What you don’t own, you will have a hard time to stick to consistently.

Then listen to yourself:

What feels right to you?

What behaviour of your foal makes you feel irritated or unsafe?

As soon as you feel bothered or just slightly unsafe, this is a boundary you should hold up.

Or just imagine your foal is fully grown and displays a certain behaviour: would it still be cute?

Why do we sometimes have to correct so strong?

Big corrections will only become necessary if you ignore this little feeling, this little voice inside of you for too often.

If you learn to speak up and let your horse know quietly as soon as you feel this little voice, you will find yourself doing a lot less.

Corrections will reduce to a little raising of the hand to block the nose or a little quiet “Hey”.

Learn to do less sooner before you have to do more later.

If you see this from the horses' point of view, it would look like this:

Your horse repeatedly passed a little limit, you felt this little uneasy feeling already quite a few times.
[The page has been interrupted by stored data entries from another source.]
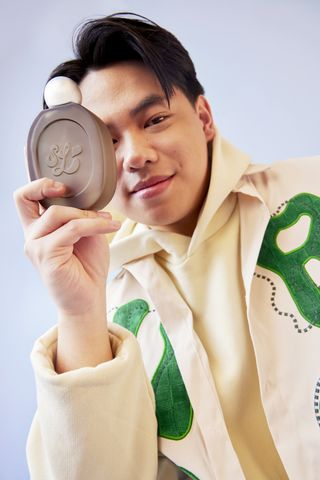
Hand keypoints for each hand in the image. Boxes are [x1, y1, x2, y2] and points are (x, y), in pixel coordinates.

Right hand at [14, 177, 120, 317]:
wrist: (90, 299)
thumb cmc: (87, 267)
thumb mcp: (86, 233)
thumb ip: (79, 215)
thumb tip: (87, 199)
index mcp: (38, 229)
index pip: (24, 199)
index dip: (37, 185)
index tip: (62, 186)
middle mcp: (32, 236)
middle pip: (28, 198)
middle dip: (49, 188)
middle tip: (75, 194)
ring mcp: (36, 246)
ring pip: (57, 214)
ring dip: (87, 214)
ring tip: (107, 220)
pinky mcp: (47, 255)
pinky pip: (72, 229)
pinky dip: (94, 224)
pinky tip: (110, 227)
Each time your horse passed the limit more and with more certainty.

Because you didn’t give feedback that, actually you don’t like this behaviour.

So, the longer you think your horse is doing something wrong, but you don’t tell your horse, the longer your horse thinks that what he does is ok and good.
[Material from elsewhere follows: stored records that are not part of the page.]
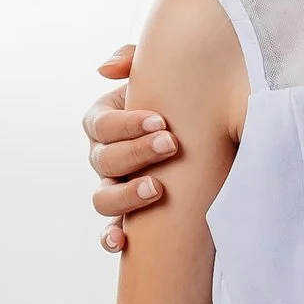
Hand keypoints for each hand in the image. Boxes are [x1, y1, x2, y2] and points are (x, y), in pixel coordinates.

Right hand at [85, 43, 177, 252]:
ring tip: (158, 189)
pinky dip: (111, 237)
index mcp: (103, 123)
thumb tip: (106, 69)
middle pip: (104, 161)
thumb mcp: (158, 76)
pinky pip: (110, 230)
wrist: (202, 133)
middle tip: (171, 145)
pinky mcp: (128, 214)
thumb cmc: (175, 99)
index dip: (127, 125)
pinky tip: (123, 242)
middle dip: (137, 154)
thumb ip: (135, 61)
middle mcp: (102, 157)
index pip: (101, 126)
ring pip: (102, 198)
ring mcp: (112, 187)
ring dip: (126, 196)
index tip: (161, 120)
Especially if the behaviour made his life better (pulling you to a nice patch of grass….)

And the more often you don’t give this feedback and your horse thinks it is ok, the more difficult it will get to change the habit.

Only then big corrections become necessary.

That's not fair, no question

It would be way more fair to be clear and be able to offer that clear frame to our horses from the very first minute we meet them.

But more often than not, we don’t manage, we stand in our own way for whatever reason.

Be the first one who is polite

And finally: get the habit of saying thank you to your horse for every nice thing you see or feel.

Even if it is just “normal” everyday good behaviour like giving the feet nicely or standing patiently at the mounting block.

Or putting the head in the halter.

Say thank you, be appreciative and your horse will thank you with showing more good will.

But be the first one who is clear, polite and appreciative in your relationship.

Set loving boundaries out of one motivation: To enable your horse to live comfortably and safely in our humans' world.